Court Opinion

ID: 4924322
Source: CourtListenerOpinion
Date Created: 2021-09-22 16:08:05.823245+00
Date Added: 2024-06-11T09:15:25.507877
License: Public Domain

IN THE COURT OF APPEALS OF IOWA

                                 No. 19-1693
                          Filed September 22, 2021

BOBBY RAY WOODBERRY,
    Applicant-Appellant,

vs.

STATE OF IOWA,
     Respondent-Appellee.
________________________________________________________________

      Appeal from the Iowa District Court for Polk County, Sarah E. Crane, Judge.

      The defendant appeals the summary dismissal of his application for

postconviction relief. AFFIRMED.

      Ronald W. Kepford, Winterset, for appellant.

      Thomas J. Miller, Attorney General, and Kyle Hanson, Assistant Attorney

General, for appellee.

      Considered by Vaitheswaran, P.J., and Greer and Schumacher, JJ.
                                         2

GREER, Judge.

        In 1995, a jury convicted Bobby Woodberry of first-degree murder and

assault with intent to commit serious bodily injury.          Since that conviction,

Woodberry has filed five applications for postconviction relief (PCR)—one in 1997,

2004, 2009, 2013, and, now, in 2019. Requesting dismissal of the filing, the State

moved for summary judgment. The district court summarily disposed of the recent

filing, ruling it was untimely and no “ground of fact or law that could not have been

raised within the applicable time period” was raised by Woodberry. See Iowa Code

§ 822.3 (2019). Woodberry asserts the Allison1 logic should save his PCR filing

this time. Even so, we have not applied the Allison reasoning to a fifth PCR filing.

See, e.g., Smitherman v. State, No. 19-0331, 2020 WL 3571814, at *2 (Iowa Ct.

App. July 1, 2020) (“[Allison] does not apply to a third or subsequent PCR

application.”) Thus, we agree with the district court here.

        Accordingly, we affirm without further opinion. See Iowa Ct. R. 21.26(1)(a),

(c), (e).

        AFFIRMED.

1 See State v.
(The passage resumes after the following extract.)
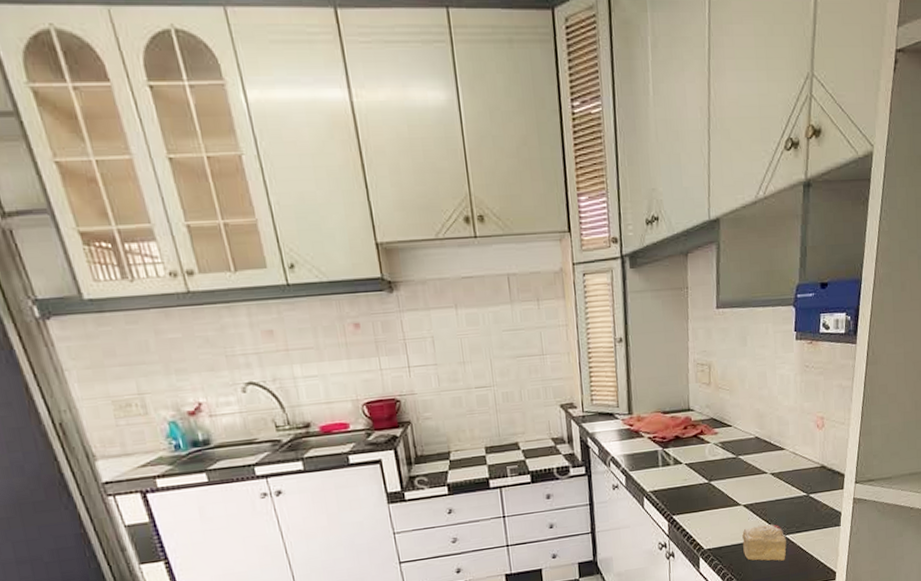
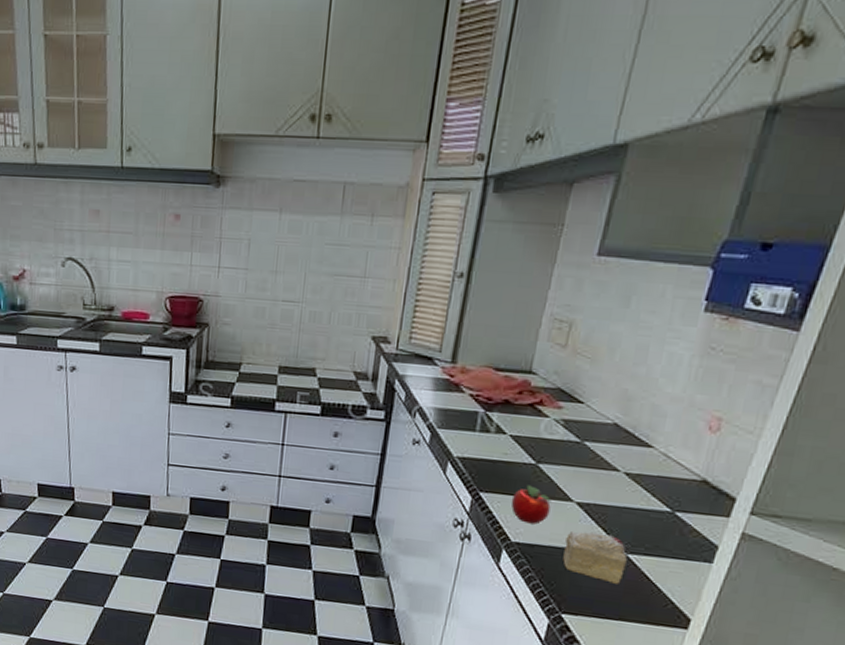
apple: none [697,500,727,532] -> present [510,485,552,524]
Allison, 914 N.W.2d 866, 891 (Iowa 2018). But the legislature
abrogated Allison with the passage of Iowa Code section 822.2 (Supp. 2019) (“An
allegation of ineffective assistance of counsel in a prior case under this chapter
shall not toll or extend the limitation periods in this section nor shall such claim
relate back to a prior filing to avoid the application of the limitation periods.”).